Há razões de grande contentamento para os apreciadores (como eu) de Leonard Cohen. Mesmo para aqueles que consideram (como eu) que cada novo disco do músico canadiano é imaculadamente igual aos anteriores, a satisfação é plena. Todos os que gostam (como eu) do criador de «Suzanne» querem tudo menos novidades no som e nas canções de Cohen. Assim mesmo, mais do mesmo, a mesmíssima receita para o nosso íntimo prazer: os poemas com a qualidade de sempre, a voz que nos sussurra coisas ao ouvido como sempre sussurrou, as composições com o travo agridoce a que sempre nos habituou. Sempre o mesmo, e para sempre. Hallelujah!
Para tudo ser ainda melhor, Popular Problems (é este o título do disco) acaba de chegar. No menu podemos encontrar nove novas canções com os ingredientes habituais. Que alívio! Temos um novo Cohen com a chegada do outono! Aos 80 anos, Leonard Cohen continua o seu caminho e passa por nós com a delicadeza dos mestres, Dalai Lama dos sons e das palavras para as almas que o souberem acolher e escutar. Eu sempre soube, e nunca me arrependi. Cohen tem tanto para nos contar no pouco que diz que é quase milagrosa essa sua capacidade de multiplicação metafórica. Assim saibamos continuar o que Cohen nos entrega.
O disco abre com «Slow», canção que nos coloca perante uma espécie de receita da longevidade, ao mesmo tempo que nos revela o conhecimento adquirido ao longo dos 80 anos do cantor, que curiosamente se completaram no passado mês de setembro. Diz assim, para que não restem dúvidas: «I’m slowing down the tune / I never liked it fast / You wanna get there soon / I want to get there last.» E por esse caminho vai avançando o disco, devagar, quase parando, mas nunca perdendo o sentido rítmico a que nos foi habituando ao longo dos anteriores 12 discos de estúdio, ora acariciando os blues burlescos tão tipicamente seus, o jazz, ou então partilhando os compassos de uma valsa à sua maneira. O trovador das causas humanas, o filósofo da complexidade da existência, o mítico poeta de «Bird on a Wire» está de volta, e em excelente forma. No entanto, e como sempre, é preciso saber ouvir, é imprescindível perceber que todos os discos de Leonard Cohen não se esgotam à primeira audição, antes se depuram com a passagem do tempo. Ouvir de novo, e mais uma e outra vez, é o que se deve fazer para que, no emaranhado das canções e das suas subtilezas, se possa criar um espaço (e um tempo, pois claro) de reflexão. Ouvir um disco de Cohen é também pensar sobre o que nele se diz. Só assim se completa o percurso.

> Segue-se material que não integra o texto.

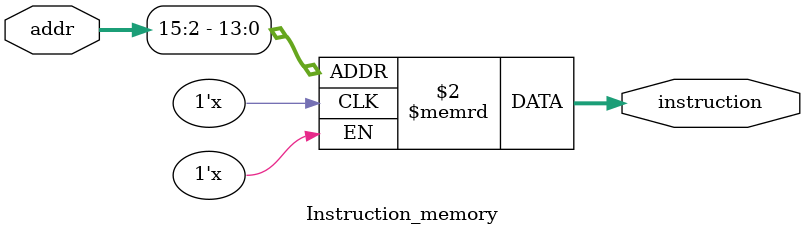
<source format=v>
`timescale 1ns / 1ps


module Instruction_memory(
input [31:0] addr,            // Address đầu vào
output reg [31:0] instruction     // Instruction đầu ra
);
    reg [31:0] instruction_mem [0:16384]; // 64 KB memory
    always @(*) begin
    instruction = instruction_mem[addr[15:2]];
    end
endmodule

</source>
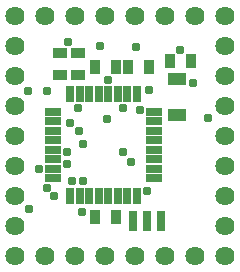
<source format=gts>
G75*
G70*
%OFA0B0*%
%FSLAX24Y24*%
%IPPOS*%
%LPD*%
%AMOC8*
5,1,8,0,0,1.08239X$1,22.5*
%
%ADD10R,0.0260X0.0540*%
%ADD11R,0.0540X0.0260*%
%ADD12R,0.0512X0.0355*%
%ADD13R,0.0355X0.0512*%
%ADD14R,0.0316X0.0709*%
%ADD15C,0.0640*%
%ADD16R,0.0631X0.0434*%
%ADD17C,0.0310*%
D10*
X002469Y003236D03*
X002784Y003236D03*
X003099Y003236D03*
X003414Y003236D03*
X003729Y003236D03*
X004044Y003236D03*
X004359Y003236D03*
X004674Y003236D03*
X004674Y006616D03*
X004359Y006616D03*
X004044Y006616D03*
X003729Y006616D03*
X003414Y006616D03*
X003099Y006616D03*
X002784Y006616D03*
X002469Y006616D03*
D11*
X001882Y006029D03*
X001882Y005714D03*
X001882Y005399D03*
X001882Y005084D03*
X001882Y004769D03*
X001882Y004454D03*
X001882Y004139D03*
X001882Y003824D03*
X005262Y003824D03*
X005262Y004139D03*
X005262Y004454D03*
X005262Y004769D03*
X005262Y005084D03*
X005262Y005399D03*
X005262Y005714D03*
X005262Y006029D03*
D12*
X002732Y007272D03*
X002732Y007981D03*
X002132Y007981D03*
X002132Y007272D03*
D13*
X003277Y007526D03*
X003986Y007526D03*
X004377Y007526D03*
X005086Y007526D03*
X005777Y007726D03*
X006486Y007726D03*
X003986Y002526D03*
X003277Y002526D03*
D14*
X004559Y002386D03*
X005032Y002386D03*
X005504Y002386D03*
D15*
X000632Y001226D03*
X000632Y002226D03*
X000632Y003226D03*
X000632Y004226D03*
X000632Y005226D03*
X000632Y006226D03*
X000632Y007226D03*
X000632Y008226D03*
X000632Y009226D03*
X001632Y009226D03*
X002632Y009226D03*
X003632Y009226D03*
X004632Y009226D03*
X005632Y009226D03*
X006632Y009226D03*
X007632Y009226D03*
X007632Y008226D03*
X007632Y007226D03*
X007632Y006226D03*
X007632Y005226D03*
X007632Y004226D03*
X007632Y003226D03*
X007632Y002226D03*
X007632Y001226D03*
X006632Y001226D03*
X005632Y001226D03*
X004632Y001226D03*
X003632Y001226D03*
X002632Y001226D03*
X001632Y001226D03*
D16*
X006032Y005936D03*
X006032Y007117D03*
D17*
X006542Y006996D03*
X006132Y008086D03*
X005072Y006766D03*
X004792Y006106D03*
X004212Y006146D03*
X003682Y005806D03*
X002872Y004956D03*
X002752Y005386D03*
X002462Y005656D03*
X002732Y006146D03*
X003712Y007086D03*
X003452Y008216D03*
X002372Y008366D03*
X001672Y006726D03*
X001052Y006726D03*
X002352Y004686D03*
X002352Y004306D03*
X002522Y003716D03*
X002872Y003716D03*
X002852Y002706D03*
X001932Y003226D03*
X001692Y003486D03*
X001412Y004126D03*
X001092Y002806D03*
X004212Y004686D03*
X004472Y004366D03*
X005012Y003406D03*
X007052Y005826D03*
X004642Y008206D03*
M02*

</source>
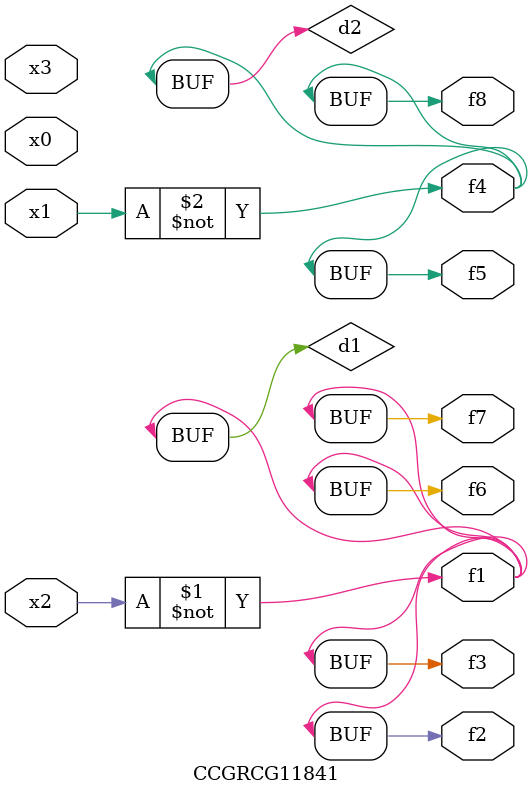
<source format=v>
module CCGRCG11841(
	input x0, x1, x2, x3,
	output f1, f2, f3, f4, f5, f6, f7, f8
);

	wire d1, d2;

	xnor (d1, x2);
	not (d2, x1);
	assign f1 = d1;
	assign f2 = d1;
	assign f3 = d1;
	assign f4 = d2;
	assign f5 = d2;
	assign f6 = d1;
	assign f7 = d1;
	assign f8 = d2;
endmodule

</source>
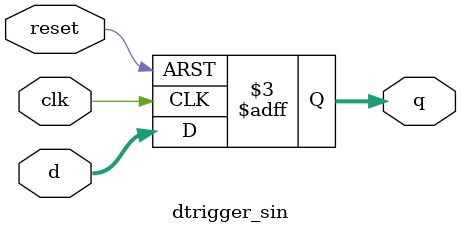
<source format=v>
module dtrigger_1(d,q,clk,reset);
input d,reset,clk;
output reg q;

always @(negedge clk or negedge reset)
begin
  if(~reset)
    q<=0;
  else
    q<=d;
end
endmodule

module dtrigger_2(d,q,clk,reset);
input d,reset,clk;
output reg q;

always @(posedge clk or negedge reset)
begin
  if(~reset)
    q<=0;
  else
    q<=d;
end
endmodule

module dtrigger_8(d,q,clk,reset);
  input clk,reset;
  input [7:0]d;
  output reg [7:0]q;
  
always @(posedge clk or negedge reset)
begin
  if(~reset)
    q<=16'h0000;
  else
    q<=d;
end
endmodule

module dtrigger_sin(d,q,clk,reset);
  input clk,reset;
  input [15:0]d;
  output reg [15:0]q;
  
always @(negedge clk or negedge reset)
begin
  if(~reset)
    q<=16'h0000;
  else
    q<=d;
end
endmodule
</source>
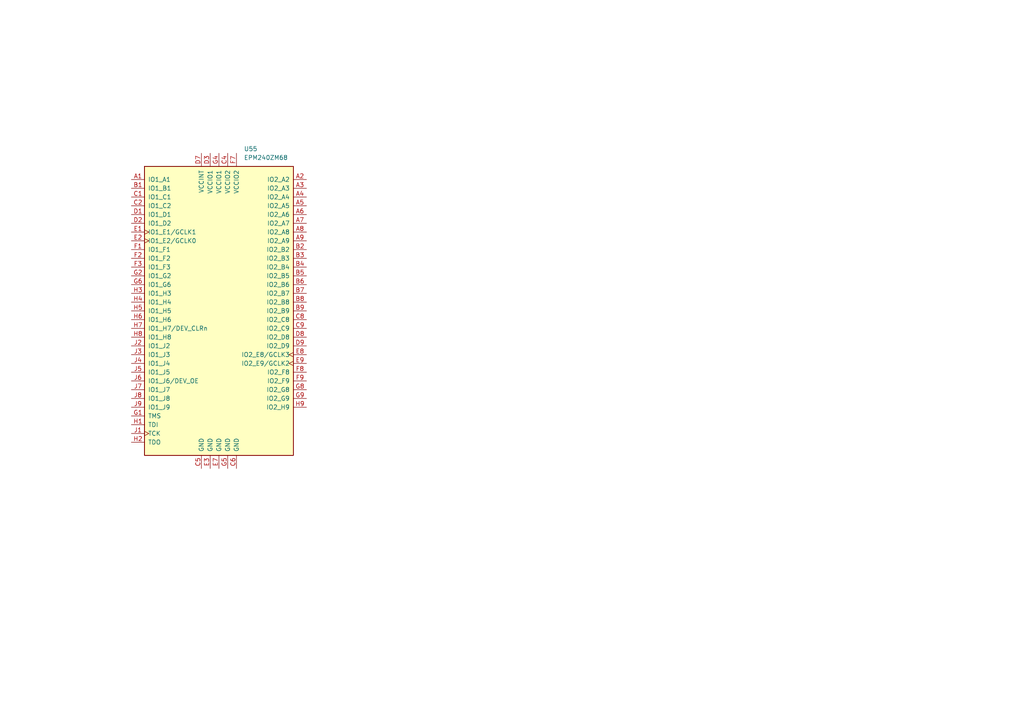
<source format=kicad_sch>
(kicad_sch
	(version 20250114)
	(generator "eeschema")
	(generator_version "9.0")
	(uuid "204458b4-24c1-4148-a2cf-341966be5a3d")
	(paper "A4")
	
	(symbol
		(lib_id "CPLD_Altera:EPM240ZM68")
		(at 63.5 90.17 0)
		(unit 1)
		(exclude_from_sim no)
		(in_bom yes)
		(on_board yes)
		(dnp no)
		(fields_autoplaced yes)
		(uuid "43b45522-8199-4779-ab86-522909d3c34b")
		(property "Reference" "U55"
			(at 70.7233 43.18 0)
			(effects
				(font
					(size 1.27 1.27)
				)
				(justify left)
			)
		)
		(property "Value" "EPM240ZM68"
			(at 70.7233 45.72 0)
			(effects
				(font
					(size 1.27 1.27)
				)
				(justify left)
			)
		)
		(property "Footprint" "Package_BGA:BGA-68_5.0x5.0mm_Layout9x9_P0.5mm_Ball0.3mm_Pad0.25mm_NSMD"
			(at 71.12 135.89 0)
			(effects
				(font
					(size 1.27 1.27)
				)
				(justify left)
				(hide yes)
			)
		)
		(property "Datasheet" "https://www.altera.com/content/dam/altera-www/global/en_US/pdfs/literature/hb/max2/max2_mii5v1.pdf"
			(at 63.5 90.17 0)
			(effects
				(font
					(size 1.27 1.27)
				)
				(hide yes)
			)
		)
		(property "Description" "Altera Zero-Power MAX2 CPLD with 240 LE"
			(at 63.5 90.17 0)
			(effects
				(font
					(size 1.27 1.27)
				)
				(hide yes)
			)
		)
		(pin "E1"
			(uuid "83096156-4054-4ee2-ada3-325d2abe7412")
		)
		(pin "J5"
			(uuid "750927c6-fa83-4bf4-ba86-a4552ac3e766")
		)
		(pin "J9"
			(uuid "5953a188-189f-4b41-b7f1-cdb61ae1096a")
		)
		(pin "J8"
			(uuid "9e28d74a-d0ff-485e-aace-35c9a6953eec")
		)
		(pin "G2"
			(uuid "021587e7-f5bb-4740-91ed-c1471b3c7789")
		)
		(pin "F2"
			(uuid "f6131eea-78f0-48fe-b132-ae44b61b93b0")
		)
		(pin "H5"
			(uuid "14f1385f-f67c-49eb-b931-bda908e08143")
		)
		(pin "A1"
			(uuid "96f5210c-0939-42f9-82fd-303c9a3e3c5b")
		)
		(pin "H3"
			(uuid "d68e18ee-11b3-47d9-8c5b-2081285d317c")
		)
		(pin "J2"
			(uuid "6e1ec6ff-2799-4c5a-89fb-a6adac8943da")
		)
		(pin "G6"
			(uuid "5e6129f0-de47-4434-af4f-989191f4c6eb")
		)
		(pin "J3"
			(uuid "f372d4c7-c0d9-45ac-a8ad-506bb85b0f74")
		)
		(pin "J7"
			(uuid "bcdf8580-58da-4675-bfc0-34867f651700")
		)
		(pin "F1"
			(uuid "3ccfa540-2f7b-48fe-bf68-685a9453df11")
		)
		(pin "E2"
			(uuid "35b2eab5-57da-4e44-a4b3-2dfb9201f6e2")
		)
		(pin "H7"
			(uuid "4cf94cc4-9265-4b51-b9f7-418e66d9e8a8")
		)
		(pin "H4"
			(uuid "013d4eaf-3af4-4bf1-b192-98f28485be06")
		)
		(pin "H8"
			(uuid "3e457e51-2320-4e64-87be-cc7610b8f09f")
		)
		(pin "B1"
			(uuid "2b4fe5cd-15ed-4e07-baea-d470e0878023")
		)
		(pin "C2"
			(uuid "5cea05aa-fcd8-4ef3-8aaa-0a0af95a4470")
		)
		(pin "D2"
			(uuid "77c7d04b-b962-491c-84fd-40e4bac2a5f3")
		)
		(pin "F3"
			(uuid "ba4da435-2c08-4378-93b8-3b80392f6492")
		)
		(pin "C1"
			(uuid "cb18fdf7-c5d5-4972-b55e-ea70ec372f62")
		)
		(pin "H6"
			(uuid "cca8198b-d49c-49e4-a1cb-bf2006a0e184")
		)
		(pin "D1"
			(uuid "2a65450e-5a0e-4ea5-89c8-a5320740aa42")
		)
		(pin "J4"
			(uuid "04f3a48e-a77f-4435-b80d-184c58640e3c")
		)
		(pin "J6"
			(uuid "12e94a32-b8ac-4241-baec-9eb86fa63057")
		)
		(pin "E3"
			(uuid "1b2a6328-904d-4753-8e55-12479d04765c")
		)
		(pin "A3"
			(uuid "cbd16e8e-31a8-441c-8ab4-228392d9ef1f")
		)
		(pin "D7"
			(uuid "b51545c5-4c6d-46fe-9912-470c1aa10670")
		)
		(pin "B2"
			(uuid "f4727505-1dae-48a9-bf79-13c02e7c9e1c")
		)
		(pin "B4"
			(uuid "943f311d-c7e8-4930-9bbe-66e326ff99bb")
		)
		(pin "J1"
			(uuid "0de46898-8cf8-4317-9b0b-b717bbb84833")
		)
		(pin "A2"
			(uuid "2a0c9bb3-82ec-4fa7-b554-5cd77fe9b546")
		)
		(pin "A4"
			(uuid "0ceac76c-d84d-4d69-8631-54dc8a4906e4")
		)
		(pin "A5"
			(uuid "c87df761-ccdd-4ddf-9499-eba9782deb0a")
		)
		(pin "H1"
			(uuid "640b205c-d171-4d9f-9561-19060a476306")
		)
		(pin "C5"
			(uuid "b77aa979-1cfb-4f8f-a1b3-c6b46e4d125a")
		)
		(pin "G5"
			(uuid "2d86f296-947a-4e5d-842b-378dd7d49fb9")
		)
		(pin "A6"
			(uuid "8476f921-2b55-45a0-aecb-69de38f63fa6")
		)
		(pin "D3"
			(uuid "8cc2adae-612c-404c-a51e-e589c9308edf")
		)
		(pin "C6"
			(uuid "b0916b9c-e212-40ea-ac06-bbf6b97960cb")
		)
		(pin "G1"
			(uuid "be6b7da5-08f7-443c-aa23-a93fe24b3d0d")
		)
		(pin "A8"
			(uuid "fb437fd1-b19e-4d2b-bde8-084de3e49542")
		)
		(pin "G4"
			(uuid "479fca50-5859-466c-b0ad-6c4a0b29c06d")
		)
		(pin "C4"
			(uuid "cec77170-e075-4111-b632-b4a9ba108529")
		)
		(pin "F7"
			(uuid "61603ed4-d44b-4693-85fa-e6909436c6b9")
		)
		(pin "H2"
			(uuid "b3ece97f-821f-416d-a529-da4c39fe31bf")
		)
		(pin "E7"
			(uuid "48343b90-ea0b-4857-a92b-cc2e0582e846")
		)
		(pin "A7"
			(uuid "a1476446-c074-4bf0-b10f-3f0282de2e21")
		)
		(pin "A9"
			(uuid "cbc56da2-291c-45ae-97d9-9a45591153ac")
		)
		(pin "B3"
			(uuid "66425ad1-d2f5-4c62-92cc-cb2f3fc2bdee")
		)
		(pin "B7"
			(uuid "dc47f87c-855c-4d57-a2f5-4d40ca2e49da")
		)
		(pin "B6"
			(uuid "0f042cff-7a79-4173-9bb4-4f742bae2561")
		)
		(pin "B8"
			(uuid "35fa132c-cf1a-4bf2-a1dc-92f6f7cc9021")
		)
		(pin "B5"
			(uuid "1a1b931c-30dd-4599-97e9-4aa2d83ff5a2")
		)
		(pin "B9"
			(uuid "55197701-c423-4d16-b95a-b2974fddaa8a")
		)
		(pin "C8"
			(uuid "c7a87670-6d7e-4d5d-bda5-6444a555dd23")
		)
		(pin "C9"
			(uuid "3bbc01a6-f473-44dc-8e52-54b26a95ea98")
		)
		(pin "D8"
			(uuid "5844a85e-2e27-4843-8f63-766f9268d39f")
		)
		(pin "F9"
			(uuid "a335b963-f98b-4a92-95f3-06a3ae88c0d9")
		)
		(pin "G9"
			(uuid "9a15b1cf-01ae-4451-9fa1-a8083c8eb39f")
		)
		(pin "E9"
			(uuid "303b52f5-78e2-488f-a2e8-f885942e210f")
		)
		(pin "E8"
			(uuid "ddf76d23-cec0-49a9-aed9-3ef6d1947cd3")
		)
		(pin "F8"
			(uuid "38f6c3ef-6700-4598-8285-0367b315e68f")
		)
		(pin "G8"
			(uuid "f0d090e3-c01b-4c84-a6f0-fb177ef8194f")
		)
		(pin "H9"
			(uuid "1ab10aec-69b1-4778-a696-8280d4875aa2")
		)
		(pin "D9"
			(uuid "25b9758c-635a-426c-9dc9-17a6498b0aa1")
		)
		(instances
			(project ""
				(path "/0a9ccbcb-22a0-4f45-86ad-c4645c7ba1be/6b142a9e-eecd-4928-a14e-19679fd6355a"
					(reference "U55")
					(unit 1)
				)
			)
		)
	)
)

</source>
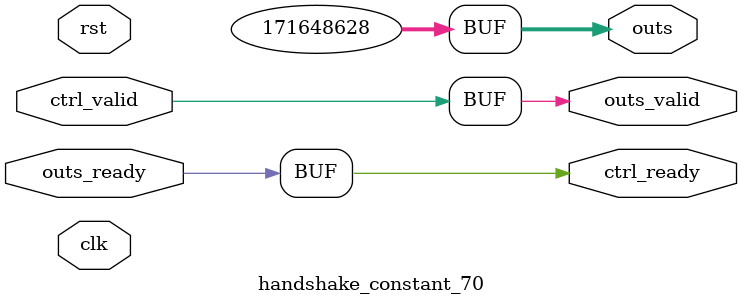
<source format=v>
`timescale 1ns / 1ps
module handshake_constant_70 #(
  parameter DATA_WIDTH = 32  // Default set to 32 bits
) (
  input                       clk,
  input                       rst,
  // Input Channel
  input                       ctrl_valid,
  output                      ctrl_ready,
  // Output Channel
  output [DATA_WIDTH - 1 : 0] outs,
  output                      outs_valid,
  input                       outs_ready
);
  assign outs       = 29'b01010001110110010011001110100;
  assign outs_valid = ctrl_valid;
  assign ctrl_ready = outs_ready;

endmodule

</source>
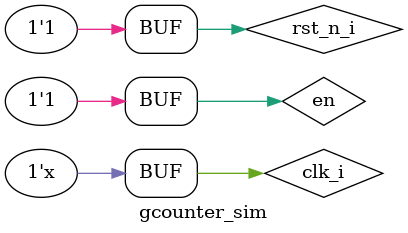
<source format=v>
`timescale 1ns / 1ps


module gcounter_sim(

    );
    reg rst_n_i=1;
    reg en =1;
    reg clk_i=1;
    wire [3:0] gray;
    
    gcounter uut_gcounter_1(
    .rst_n_i(rst_n_i),
    .clk_i  (clk_i),
    .en_i   (en),
    .gray_o (gray)
    );
    always #10 clk_i <=~clk_i;
//    always #10 en =~en;
//    always #5 rst_n_i =~rst_n_i;
    initial begin
        #55 en =0;
        #50 rst_n_i =0;
        #50 en =1;
        #50 rst_n_i =1;
    end
endmodule

</source>
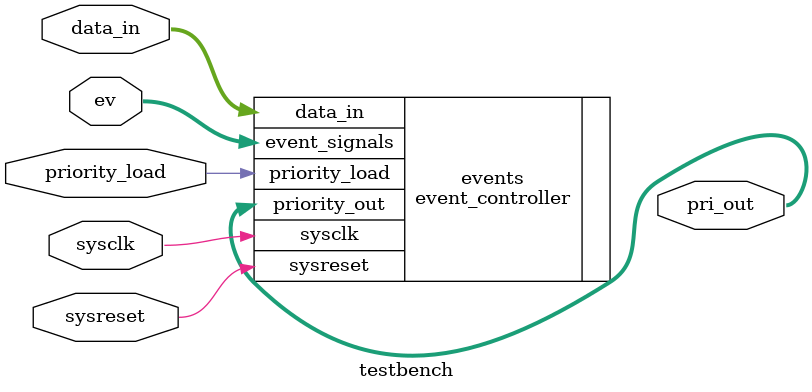
<source format=v>
`include "header.v"

module testbench (
	input wire[5:0] ev, 
	output wire[15:0] pri_out,
    input wire priority_load,
    input wire[15:0] data_in,
	input wire sysclk,
	input wire sysreset
);

event_controller #(.NUM_INPUTS(6)) events( 
     .sysclk            (sysclk)
    ,.sysreset          (sysreset)
    ,.priority_out      (pri_out)
    ,.priority_load     (priority_load)
    ,.data_in           (data_in)
    ,.event_signals     (ev)
        // MOST urgent events are listed FIRST.
);
 
endmodule    

</source>
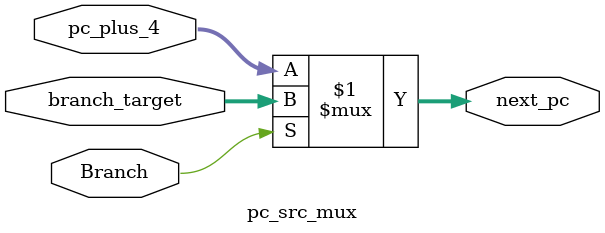
<source format=v>
`timescale 1ns / 1ps

module pc_src_mux (
    input  wire [31:0] pc_plus_4,       
    input  wire [31:0] branch_target,   
    input  wire        Branch,          // control signal if branch is taken
    output wire [31:0] next_pc          
);
    assign next_pc = (Branch) ? branch_target : pc_plus_4;

endmodule

</source>
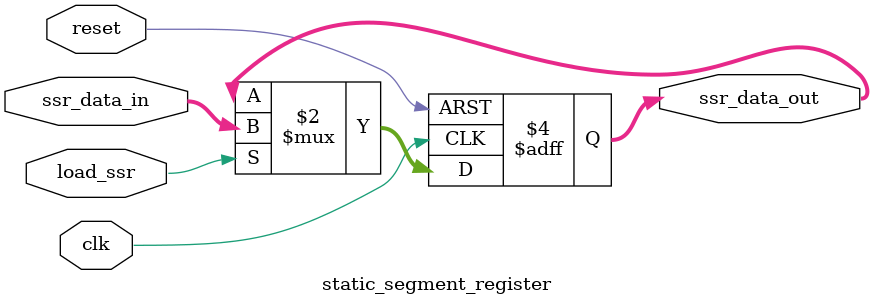
<source format=v>
module static_segment_register (
    input clk,
    input reset,
    input load_ssr,
    input [15:0] ssr_data_in,  
    output reg [15:0] ssr_data_out 
);

always @(posedge clk or posedge reset) begin
    if (reset) begin
        ssr_data_out <= 16'd0; 
    end else if (load_ssr) begin
        ssr_data_out <= ssr_data_in;
    end
end

endmodule

</source>
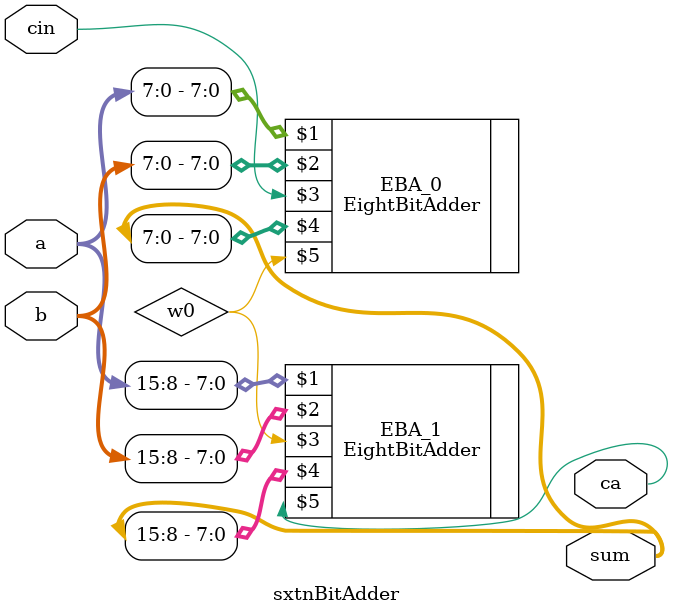
<source format=v>
`include "coe17b024_exp1_8bitadder_v1.v"
module sxtnBitAdder (a,b,cin,sum, ca);
input[15:0] a, b;
input cin;
output[15:0] sum;
output ca;
wire w0;
	
	EightBitAdder EBA_0(a[7:0],b[7:0],cin,sum[7:0],w0);
	EightBitAdder EBA_1(a[15:8],b[15:8],w0 ,sum[15:8],ca);
	
	
endmodule

</source>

Outras canções a destacar, embora todas pudessem ser merecedoras de um sublinhado especial, se assim o entendêssemos, são «A Street», com uma magnífica linha de keyboard a marcar bem o seu terreno, «Almost Like The Blues», «My Oh My», «Did I Ever Love You» (em que a voz de Cohen se parece tremendamente com a de Tom Waits) e «Born In Chains», com os coros femininos também costumeiros em muitos dos discos do compositor.Podemos afirmar que Popular Problems é um disco que continua o anterior Old Ideas, de 2012. Até mesmo nos pormenores da capa de ambos isso se torna claro. Cohen surge com o mesmo tipo de vestimenta (fato, gravata e chapéu), mas o mais interessante é a permanência, em ambas as capas, de duas sombras, uma negra, a outra encarnada. Que mensagem escondem? O que representam? As respostas estarão, também elas, escondidas. Talvez nos discos, nos poemas, ou em nós. Mas não vale a pena termos pressa, nem sequer devemos pensar no momento em que se fará luz sobre esta ou outras questões. Talvez seja melhor voltarmos a «Slow» e aos versos que dizem, sussurrando a importância das palavras, «I always liked it slow / I never liked it fast / With you it’s got to go / With me it’s got to last». Estamos esclarecidos, não estamos?